Assuming the above generous DCF parameters, the firm’s shares would be valued at approximately $74 versus the current price of $116, indicating they are potentially currently overvalued, with the given earnings, growth, and discount rate assumptions of the DCF.

Commentary

ATR is acquiring FusionPKG to add its expertise in turnkey services which are relevant for emerging, independent brands.

As AptarGroup President and CEO Stephan Tanda stated in the deal announcement:

This is a key step in our strategy to address market demands for fast beauty solutions with differentiated design and decorative offerings. We are strengthening our formidable portfolio by broadening our agile design and full-service beauty packaging capabilities. FusionPKG’s expertise in turnkey solutions is especially valuable to disruptive indie brands, as well as large established customers requiring expeditious launches.

With the deal, ATR plans to scale FusionPKG’s capabilities into Europe and other regions where independent brands need full-service options and large brands seek fast launches for new products.

While we don’t know the amount ATR is paying, the deal makes sense to me, as innovation in cosmetics is increasing its pace, both with emerging brands and with established companies.

While the acquisition won’t move the needle for ATR stock in the near term, I agree with management’s resource allocation for this growing area and customer need.

The bigger question is ATR’s stock valuation, which appears excessive based on generous DCF terms.

The firm has had a spotty record of revenue growth (or contraction) since 2017 and management produced an earnings miss in the most recent reported quarter.

To justify the stock’s current valuation, ATR will need to grow revenue and earnings significantly, in my view.
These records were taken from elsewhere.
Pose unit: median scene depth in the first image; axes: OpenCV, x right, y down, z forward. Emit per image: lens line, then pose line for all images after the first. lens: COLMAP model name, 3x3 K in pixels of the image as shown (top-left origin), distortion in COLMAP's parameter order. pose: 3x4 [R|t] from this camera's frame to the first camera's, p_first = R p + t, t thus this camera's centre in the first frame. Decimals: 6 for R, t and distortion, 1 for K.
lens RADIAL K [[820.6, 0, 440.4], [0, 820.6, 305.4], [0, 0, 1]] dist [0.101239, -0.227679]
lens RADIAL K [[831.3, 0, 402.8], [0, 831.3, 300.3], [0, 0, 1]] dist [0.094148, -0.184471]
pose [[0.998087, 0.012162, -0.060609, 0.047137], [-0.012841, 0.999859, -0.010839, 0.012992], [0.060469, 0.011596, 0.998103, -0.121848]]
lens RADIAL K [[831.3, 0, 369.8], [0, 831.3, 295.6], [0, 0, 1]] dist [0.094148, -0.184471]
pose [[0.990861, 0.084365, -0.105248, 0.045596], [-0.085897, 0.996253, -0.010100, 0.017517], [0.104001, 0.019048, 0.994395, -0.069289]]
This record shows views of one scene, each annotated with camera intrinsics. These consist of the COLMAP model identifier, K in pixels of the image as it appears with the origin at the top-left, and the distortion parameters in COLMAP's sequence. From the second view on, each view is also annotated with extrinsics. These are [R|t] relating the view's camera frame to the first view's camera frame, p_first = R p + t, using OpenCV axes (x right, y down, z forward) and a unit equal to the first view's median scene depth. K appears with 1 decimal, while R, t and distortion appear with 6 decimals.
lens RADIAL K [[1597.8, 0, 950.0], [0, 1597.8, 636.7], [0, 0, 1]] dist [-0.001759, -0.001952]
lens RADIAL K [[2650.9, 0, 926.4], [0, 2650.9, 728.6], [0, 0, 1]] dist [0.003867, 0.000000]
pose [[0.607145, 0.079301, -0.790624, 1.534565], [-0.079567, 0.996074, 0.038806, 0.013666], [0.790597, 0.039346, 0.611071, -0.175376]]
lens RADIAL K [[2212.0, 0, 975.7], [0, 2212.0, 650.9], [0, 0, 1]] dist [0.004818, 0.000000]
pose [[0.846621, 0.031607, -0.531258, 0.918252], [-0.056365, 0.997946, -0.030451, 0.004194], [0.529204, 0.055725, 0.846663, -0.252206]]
My current bias is NEUTRAL.

Disclosure: I/we have no positions in any stocks mentioned, and no plans to initiate any positions within the next 72 hours. I wrote this article myself, and it expresses my own opinions. I am not receiving compensation for it (other than from Seeking Alpha). I have no business relationship with any company whose stock is mentioned in this article.